-- Document segment follows --
In [3]:
import torch
import torch.nn as nn
import torchtext.data as ttd
import numpy as np
import pandas as pd
import matplotlib.pyplot as plt
from datetime import datetime

In [5]:
# Creating a fake dataset
data = {
    "label":[0,1,1],
    "data":[
        "I like eggs and ham.",
        "Eggs I like!",
        "Ham and egg or just ham?"
    ]
}
df = pd.DataFrame(data)
df.to_csv("test.csv", index=False)
df

Unnamed: 0,label,data
0,0,I like eggs and ham.
1,1,Eggs I like!
2,1,Ham and egg or just ham?


In [8]:
TEXT = ttd.Field(sequential=True, batch_first=True, lower=True, tokenize='spacy', pad_first=True) # had to install spacy

In [9]:
LABEL = ttd.Field(sequential=False, use_vocab=False, is_target=True)

In [17]:
dataset = ttd.TabularDataset(
    path='test.csv',
    format='csv',
    skip_header=True,
    fields=[('label', LABEL),('data',TEXT)] # Must follow the order of the column
)
# Also what we declare in the field ('label', Label), we will access label by dataset.label

In [20]:
ex = dataset.examples[0]
print("Data",ex.data)
print("Index", ex.label)

Data ['i', 'like', 'eggs', 'and', 'ham', '.']
Index 0


In [21]:
train_dataset, test_dataset = dataset.split(0.66)

In [22]:
TEXT.build_vocab(train_dataset,)
vocab = TEXT.vocab

In [25]:
vocab.stoi

defaultdict(<bound method Vocab._default_unk_index of <torchtext.vocab.Vocab object at 0x000001D38BE81880>>,
            {'<unk>': 0,
             '<pad>': 1,
             'eggs': 2,
             'i': 3,
             'like': 4,
             '!': 5,
             '.': 6,
             'and': 7,
             'ham': 8})

In [26]:
vocab.itos

['<unk>', '<pad>', 'eggs', 'i', 'like', '!', '.', 'and', 'ham']

In [29]:
device = torch.device("cuda:0" if torch.cuda.is_available() else "cpu")
print(device)

cpu


In [30]:
train_iter, test_iter = ttd.Iterator.splits(
    (train_dataset, test_dataset),
    sort_key=lambda x : len(x.data),
    batch_sizes=(2,2),
    device=device
)
-- Document segment concluded --
- _Work to be completed_: Transcribe the part of the torchtext notebook above that begins at the words "2,1,Ham and egg" and stops after "ttd.Field(sequential=False, use_vocab=False, is_target=True)".
-- Supplied data follows --
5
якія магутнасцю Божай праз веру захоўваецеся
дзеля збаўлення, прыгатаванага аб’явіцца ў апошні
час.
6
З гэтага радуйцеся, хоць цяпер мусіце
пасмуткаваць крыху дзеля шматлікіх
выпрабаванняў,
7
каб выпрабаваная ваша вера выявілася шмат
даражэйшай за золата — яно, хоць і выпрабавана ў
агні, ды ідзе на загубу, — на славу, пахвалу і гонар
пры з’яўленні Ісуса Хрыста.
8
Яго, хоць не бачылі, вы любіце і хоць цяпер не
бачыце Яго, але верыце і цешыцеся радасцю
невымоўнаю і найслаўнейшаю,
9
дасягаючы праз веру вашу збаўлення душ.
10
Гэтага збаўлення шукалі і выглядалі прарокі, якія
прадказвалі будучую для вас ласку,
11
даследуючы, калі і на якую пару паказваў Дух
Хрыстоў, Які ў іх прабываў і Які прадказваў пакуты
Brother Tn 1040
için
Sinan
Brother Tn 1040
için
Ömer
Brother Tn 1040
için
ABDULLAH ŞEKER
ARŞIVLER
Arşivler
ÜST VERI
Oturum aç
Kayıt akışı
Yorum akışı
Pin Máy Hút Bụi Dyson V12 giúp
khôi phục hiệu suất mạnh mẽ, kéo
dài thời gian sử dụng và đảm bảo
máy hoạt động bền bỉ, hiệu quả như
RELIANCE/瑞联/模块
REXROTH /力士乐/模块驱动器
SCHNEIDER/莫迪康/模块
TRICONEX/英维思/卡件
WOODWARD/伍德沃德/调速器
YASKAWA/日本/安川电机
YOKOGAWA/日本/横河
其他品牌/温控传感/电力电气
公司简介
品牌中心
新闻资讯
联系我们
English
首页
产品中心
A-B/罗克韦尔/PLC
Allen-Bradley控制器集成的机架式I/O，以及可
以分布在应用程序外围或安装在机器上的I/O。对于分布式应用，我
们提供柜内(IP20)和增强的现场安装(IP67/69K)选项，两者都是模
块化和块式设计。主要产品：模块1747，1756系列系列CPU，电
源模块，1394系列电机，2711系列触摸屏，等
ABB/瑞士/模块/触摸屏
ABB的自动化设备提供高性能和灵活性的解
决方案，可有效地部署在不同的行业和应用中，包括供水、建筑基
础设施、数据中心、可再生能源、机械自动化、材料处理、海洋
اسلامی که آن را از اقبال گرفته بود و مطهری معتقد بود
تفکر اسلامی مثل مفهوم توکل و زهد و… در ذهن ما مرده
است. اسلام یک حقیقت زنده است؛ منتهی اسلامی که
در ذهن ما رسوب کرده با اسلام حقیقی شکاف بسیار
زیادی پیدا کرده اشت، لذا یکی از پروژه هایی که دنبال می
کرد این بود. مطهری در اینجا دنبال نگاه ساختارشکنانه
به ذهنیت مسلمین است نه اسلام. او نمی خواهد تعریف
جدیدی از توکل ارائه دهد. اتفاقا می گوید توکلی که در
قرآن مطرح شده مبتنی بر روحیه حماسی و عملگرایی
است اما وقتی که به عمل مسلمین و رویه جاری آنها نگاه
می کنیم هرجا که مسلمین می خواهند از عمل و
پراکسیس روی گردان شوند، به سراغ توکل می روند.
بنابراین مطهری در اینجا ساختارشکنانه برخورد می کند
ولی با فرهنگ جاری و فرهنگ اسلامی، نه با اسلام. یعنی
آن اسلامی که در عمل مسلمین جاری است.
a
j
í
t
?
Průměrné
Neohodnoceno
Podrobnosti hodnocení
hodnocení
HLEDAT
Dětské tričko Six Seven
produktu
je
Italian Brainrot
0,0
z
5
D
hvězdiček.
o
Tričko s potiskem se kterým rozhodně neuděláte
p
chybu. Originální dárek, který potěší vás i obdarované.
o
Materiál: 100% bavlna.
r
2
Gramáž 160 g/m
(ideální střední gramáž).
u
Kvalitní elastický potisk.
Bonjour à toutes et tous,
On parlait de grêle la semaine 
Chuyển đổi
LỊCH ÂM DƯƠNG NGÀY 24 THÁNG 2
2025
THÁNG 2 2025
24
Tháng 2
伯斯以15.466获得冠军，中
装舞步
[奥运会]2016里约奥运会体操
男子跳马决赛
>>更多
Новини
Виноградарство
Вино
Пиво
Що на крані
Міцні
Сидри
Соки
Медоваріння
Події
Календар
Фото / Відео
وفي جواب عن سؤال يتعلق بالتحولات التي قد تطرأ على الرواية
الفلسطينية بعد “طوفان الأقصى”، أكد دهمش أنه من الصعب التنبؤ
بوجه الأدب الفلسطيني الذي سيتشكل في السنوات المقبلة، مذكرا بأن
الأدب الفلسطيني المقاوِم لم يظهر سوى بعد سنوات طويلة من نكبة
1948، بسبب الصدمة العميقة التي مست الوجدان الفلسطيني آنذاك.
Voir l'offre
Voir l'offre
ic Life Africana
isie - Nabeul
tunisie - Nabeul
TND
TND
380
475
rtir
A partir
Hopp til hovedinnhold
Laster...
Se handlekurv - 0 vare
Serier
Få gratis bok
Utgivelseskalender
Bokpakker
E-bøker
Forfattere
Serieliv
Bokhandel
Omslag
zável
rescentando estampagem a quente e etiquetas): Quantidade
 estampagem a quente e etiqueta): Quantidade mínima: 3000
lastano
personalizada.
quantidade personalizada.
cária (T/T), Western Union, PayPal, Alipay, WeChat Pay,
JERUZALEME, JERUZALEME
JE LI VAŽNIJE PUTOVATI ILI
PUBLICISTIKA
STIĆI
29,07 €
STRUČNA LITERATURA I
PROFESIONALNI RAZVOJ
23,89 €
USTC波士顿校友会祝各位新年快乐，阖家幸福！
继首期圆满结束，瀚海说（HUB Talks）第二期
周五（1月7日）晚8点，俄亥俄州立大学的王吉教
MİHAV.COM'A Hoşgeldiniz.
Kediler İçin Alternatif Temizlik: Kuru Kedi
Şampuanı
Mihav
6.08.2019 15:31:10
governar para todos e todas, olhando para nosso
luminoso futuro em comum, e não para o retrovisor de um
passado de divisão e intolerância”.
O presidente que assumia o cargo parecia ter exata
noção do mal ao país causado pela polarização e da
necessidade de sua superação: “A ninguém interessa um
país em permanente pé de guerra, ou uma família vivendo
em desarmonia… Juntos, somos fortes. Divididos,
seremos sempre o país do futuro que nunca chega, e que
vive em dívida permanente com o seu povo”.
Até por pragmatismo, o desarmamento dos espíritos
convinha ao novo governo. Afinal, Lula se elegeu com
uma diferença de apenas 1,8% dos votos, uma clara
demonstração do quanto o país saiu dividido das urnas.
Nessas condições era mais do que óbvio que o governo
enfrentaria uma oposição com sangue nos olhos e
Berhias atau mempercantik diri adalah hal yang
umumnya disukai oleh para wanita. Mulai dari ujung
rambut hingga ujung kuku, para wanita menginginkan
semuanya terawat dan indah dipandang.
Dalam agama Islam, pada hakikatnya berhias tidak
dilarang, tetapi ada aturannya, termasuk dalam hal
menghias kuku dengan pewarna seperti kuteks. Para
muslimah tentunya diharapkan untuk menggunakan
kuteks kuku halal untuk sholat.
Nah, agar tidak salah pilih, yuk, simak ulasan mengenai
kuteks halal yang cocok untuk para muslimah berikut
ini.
-- Supplied data concluded --
- _Final answer_:
2,1,Ham and egg or just ham?


In [8]:
TEXT = ttd.Field(sequential=True, batch_first=True, lower=True, tokenize='spacy', pad_first=True) # had to install spacy

In [9]:
LABEL = ttd.Field(sequential=False, use_vocab=False, is_target=True)